Jackson, the Clubhouse, looking east, 1907.

One of the oldest buildings in Jackson is the clubhouse constructed aoout 1897. When it was constructed, the upper story was used as the school replacing a three-room log school house about two miles north of town. The square on which the Clubhouse fronts is bounded on the east by Center Street, on the south by Broadway, on the West by Cache and on the north by Deloney. The sign over the front porch is for the Jackson Mercantile Co. founded by Frank and Clarence Roy van Vleck. The building has, however, to a great extent been modified in what one history writer referred to "an attempt to 'westernize' its appearance." See National Park Service Nomination of Van Vleck Residence and Barn to the National Register.

First Schoolhouse, Jackson, prior to 1897. Photo by S. N. Leek.

Because of distances, some of the children who came from as afar away as Cheney, would board at the school in one of the three-rooms. Their mothers would take turns in acting as a house mother. With construction of the Clubhouse, the school moved there.

Schoolhouse, Jackson, undated.

About 1913, a new school valued at $5,000 was constructed.

Schoolhouse, Jackson, undated.

Unfortunately, in 1914, the new school burned. This required some of the students go go back to the Clubhouse. Until the school could be replaced, other buildings were used for other classes in the shcool.

Building used as high school, Jackson, undated.

The following two photos show the replacement school. The photos also illustrate changes in Jackson between approximately 1920 and approx. 1935.

View of Jackson looking east down Deloney Ave., approx. 1920. School in the foreground.

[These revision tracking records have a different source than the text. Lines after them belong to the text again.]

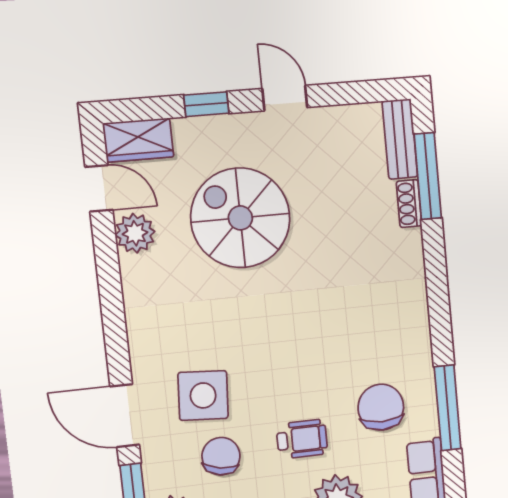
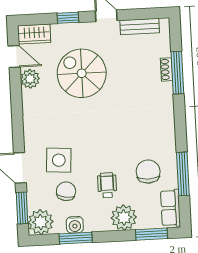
bench: (400, 139) -> (140, 27), moved, turned 90
window: (428, 176) -> (177, 73), moved
wheelchair: (302, 439) -> (107, 185), turned -90

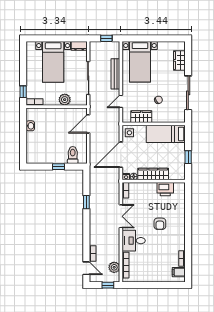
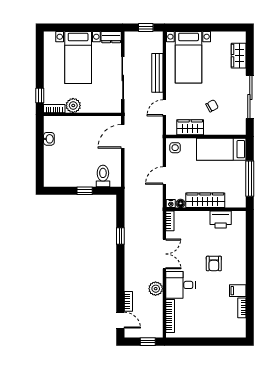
plant: (65, 100) -> (73, 105), moved
door: (121, 155) -> (164, 176), width x0.53
window: (188, 157) -> (250, 179), width x2.17
plant: (114, 267) -> (156, 289), moved
filing cabinet: (179, 272) -> (238, 291), moved

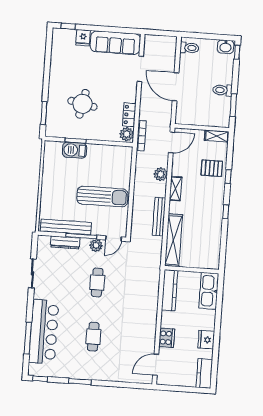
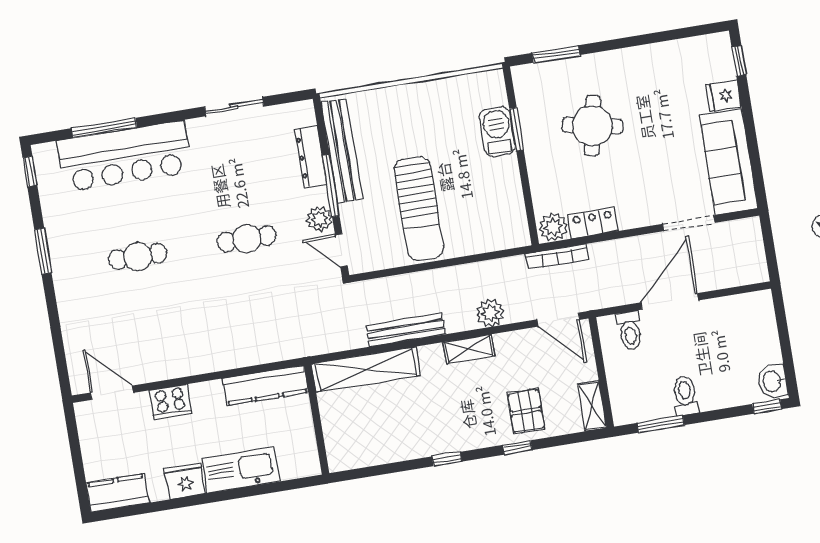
toilet: (189, 48) -> (630, 330), moved
kitchen sink: (209, 291) -> (241, 470), moved

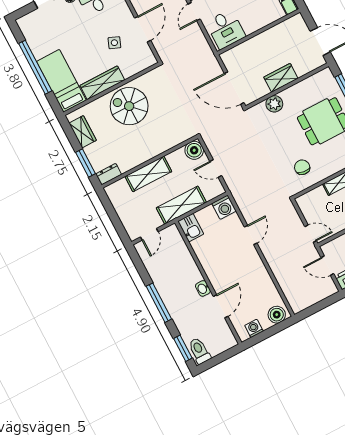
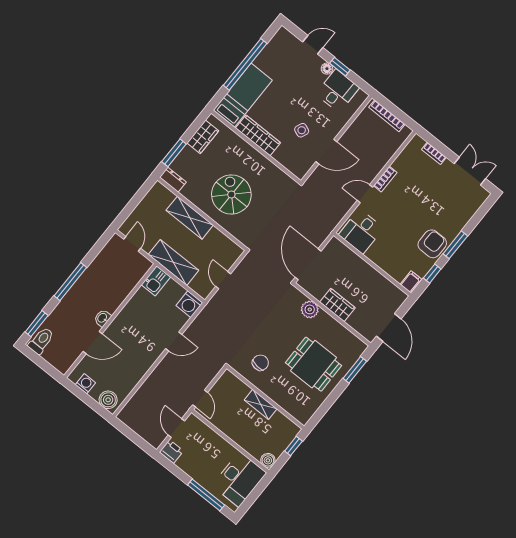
spiral stairs: (129, 106) -> (231, 194), moved
boiler: (194, 150) -> (232, 252), removed
door: (149, 234) -> (132, 244), swing flipped

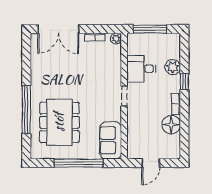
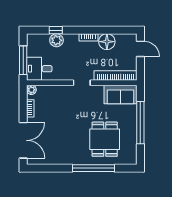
desk: (141, 69) -> (39, 69), moved, turned 90
window: (184, 82) -> (56, 30), moved
dining table: (59, 122) -> (105, 139), width x0.73
bookcase: (132, 135) -> (115, 76), added
door: (151, 163) -> (140, 49), moved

Each of the buildings mentioned below are discussed and depicted on subsequent pages. Note that the gaps between the (1) Clubhouse and the (2) Jackson Mercantile and between the Mercantile and (3) Billy Mercill's store have not been filled in. Identifiable from the photo are (4) Deloney's Garage (now the Jackson Hole Playhouse) on the northside of Deloney. The (5) roof of the Hotel Jackson on the southwest corner of Deloney and Cache is barely visible obscured by the (6) livery barn and blacksmith shop behind the hotel. The (7) Wort Garage is the most prominent sturcture on the southside of Broadway (the longer street on the right). Across from the Garage, Charles Wort operated a (8) livery stable where the Wort Hotel is now located. On the southeast corner of Broadway and Cache William Simpson at one time maintained in a small (9) wooden cabin his law office. The office was later used as a bunkhouse by Charles Wort's two sons, John and Jess. The wooden building was later moved across the street into the square where it was used as a ticket office for tourist stage coach rides around the downtown area. In the 1960's the cost of the ride was thirty cents. The ticket office became decrepid and was not regarded as contributory to the historic ambiance of the Square. Senator Alan Simpson acquired his grandfather's old former law office and moved it to Cody. In the southeast corner of the Square is the (10) Odd Fellows' Hall (formerly the Woodmen of the World Hall). As later discussed, the Hall was razed about 1934. The vacant lot to the northeast of the school is present-day (11) Miller Park. The (12) large area of vacant land on the southside of Broadway was used for holding the annual Frontier Days rodeo until it moved to the present Rodeo Grounds in the 1930's.

View of Jackson looking east down Deloney Ave., approx. 1934.

In the above photo, a number of new buildings have been constructed. The small cabin housing the Wort Brothers' bunkhouse is gone, replaced by Richards' Ford Agency on the corner of Broadway and Cache. Across the street the large Wort's Garage Building is gone replaced by a cafe and the Frontier Saloon. On the east side of the Square trees have been planted. A gym has been constructed in Miller Park. The Hotel Jackson is now visible on the Southwest corner of Cache and Deloney.

The old Wort Brothers' bunkhouse in its reincarnation as a tourist stage station, 1959.

{A note about dating of birdseye photographs of Jackson. The photographers generally did not date their photos or postcards. Dating has been estimated by the construction of various buildings and features.]